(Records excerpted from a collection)

★ ★ ★ ★ ★

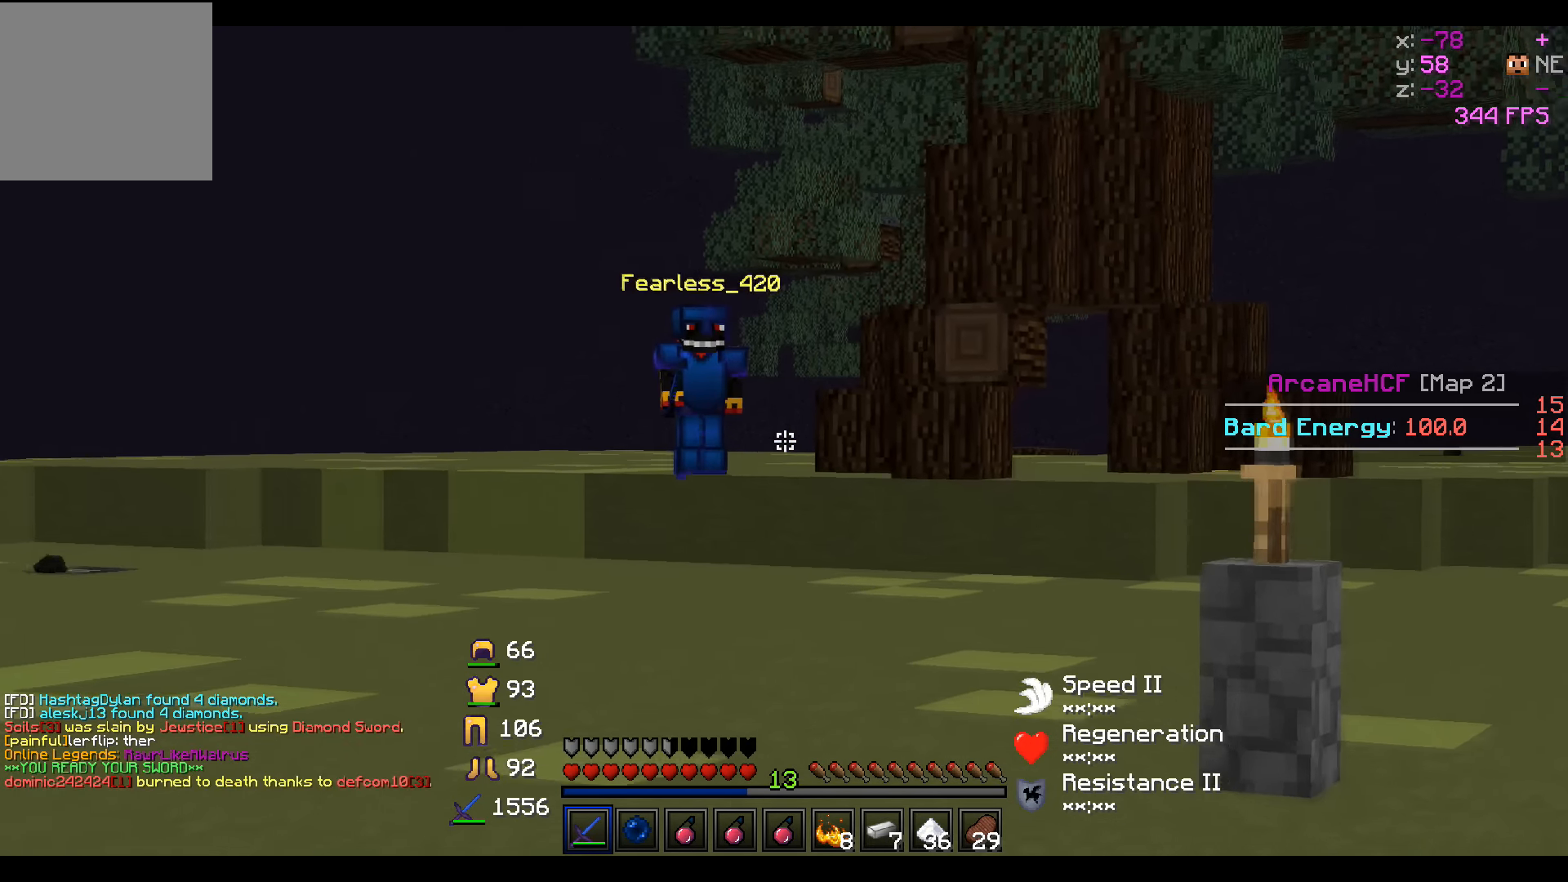
{"keys": [], "events": []}
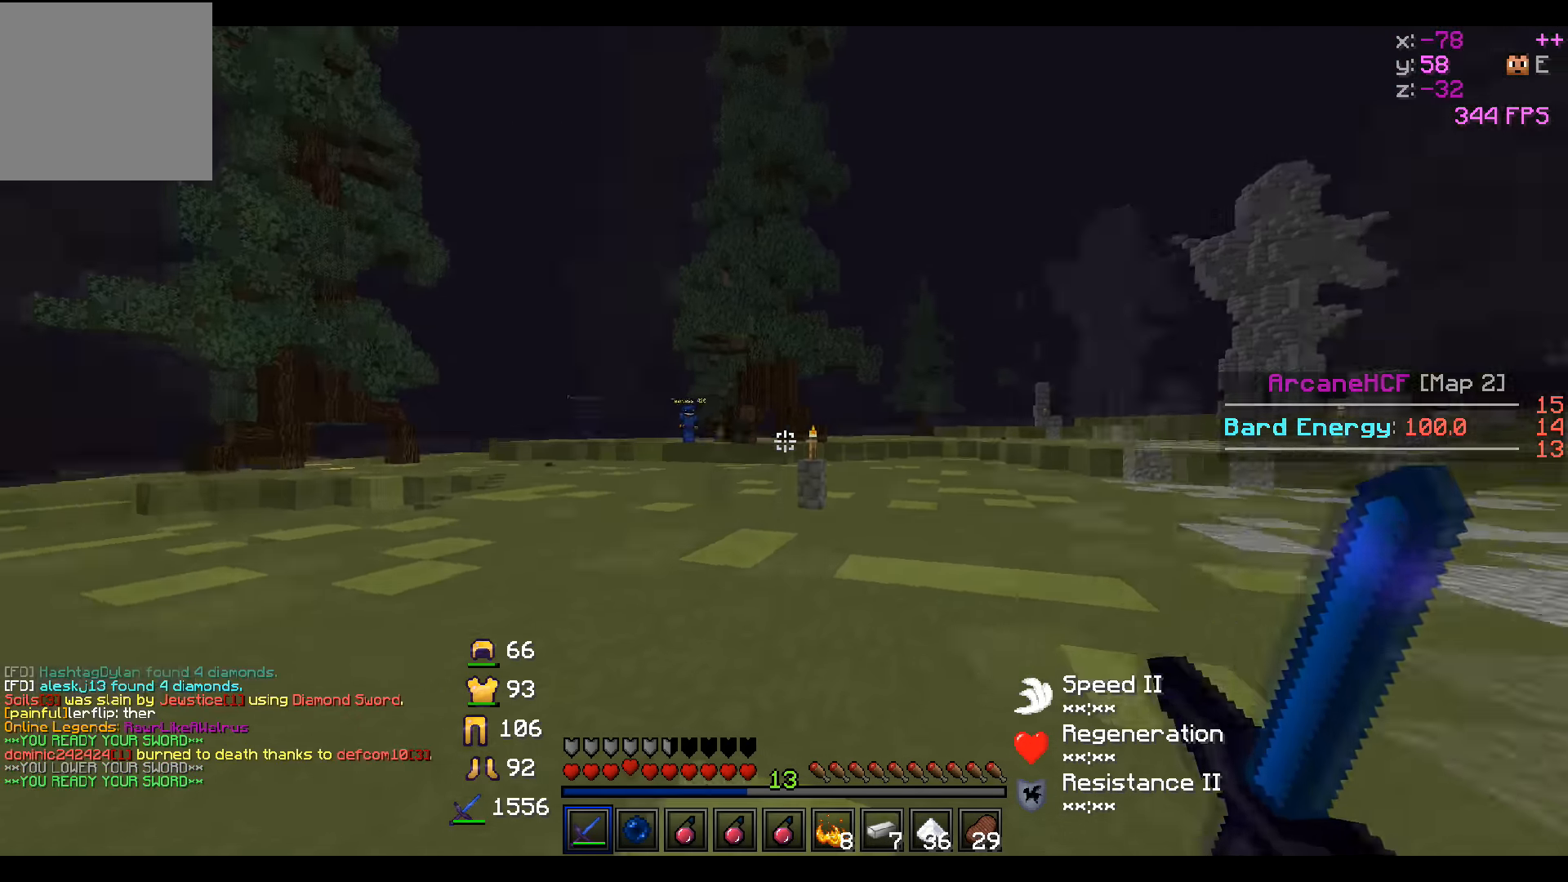
{"keys": [], "events": []}
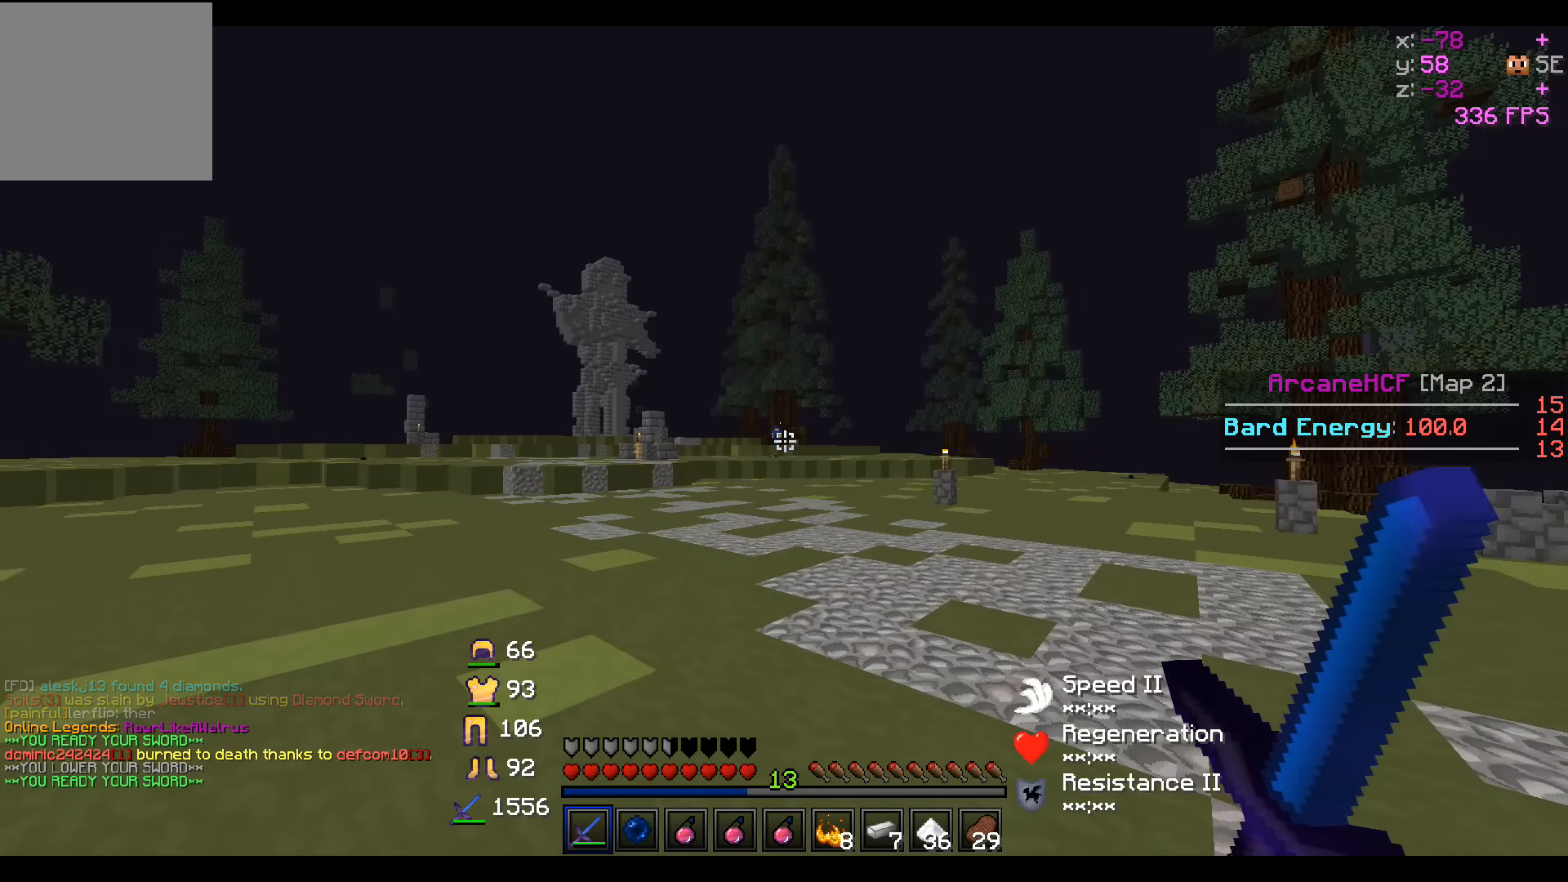
{"keys": [], "events": []}
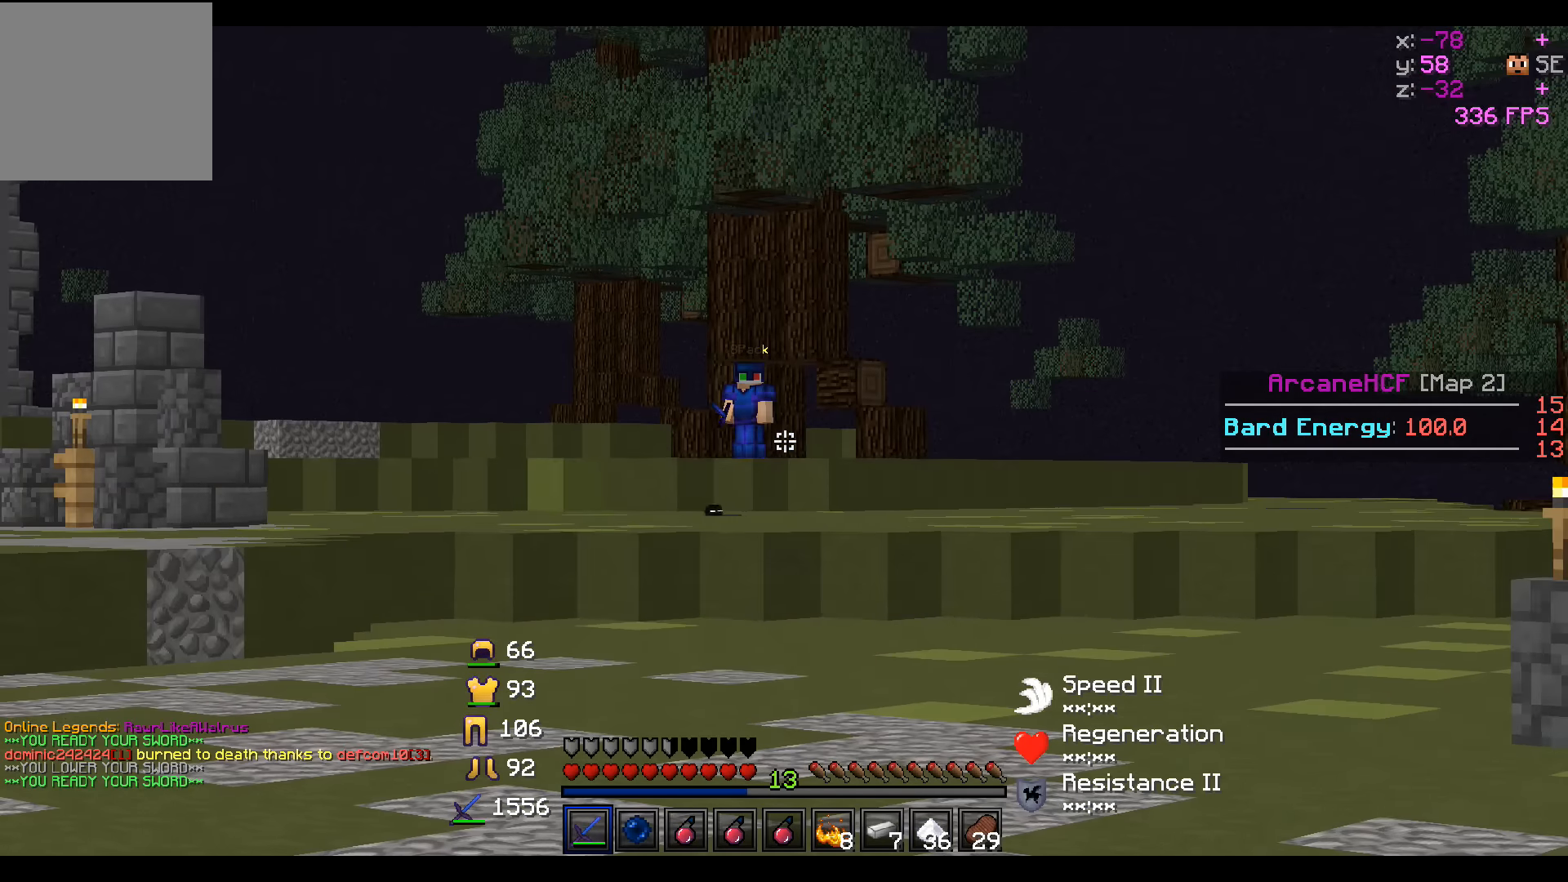
{"keys": ["d", "w"], "events": [[216, "d", "down"], [316, "w", "down"]]}
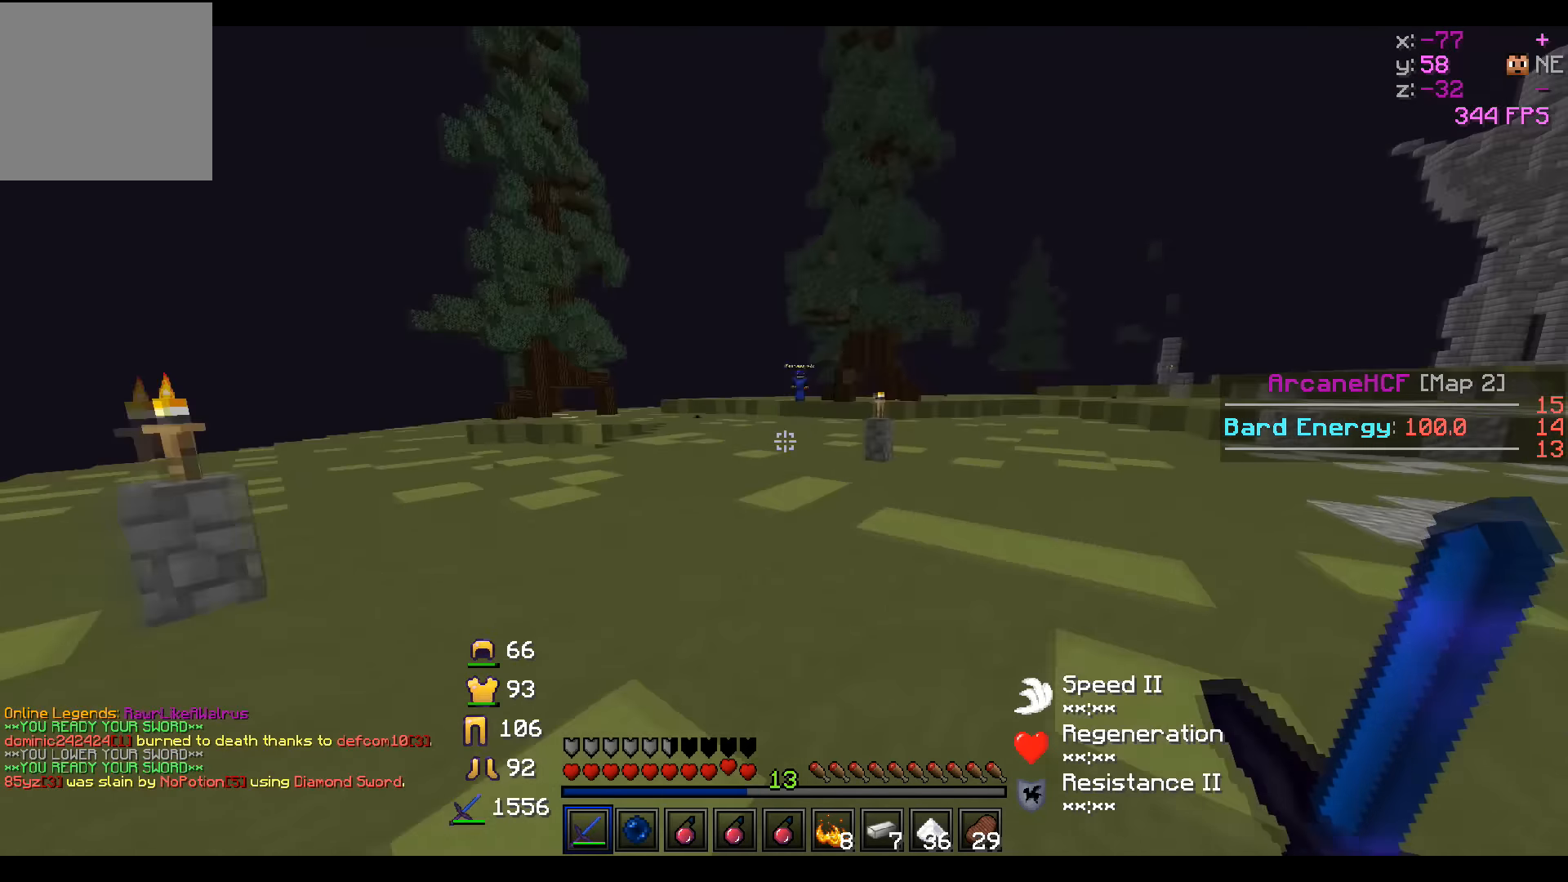
{"keys": ["d"], "events": [[233, "w", "up"]]}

★ ★ ★ ★ ★

_Problem requirements_:
Since only the text is wanted, repeat all the records above exactly and omit the pictures.

_Output for this exercise_:
{"keys": [], "events": []}
{"keys": [], "events": []}
{"keys": [], "events": []}
{"keys": ["d", "w"], "events": [[216, "d", "down"], [316, "w", "down"]]}
{"keys": ["d"], "events": [[233, "w", "up"]]}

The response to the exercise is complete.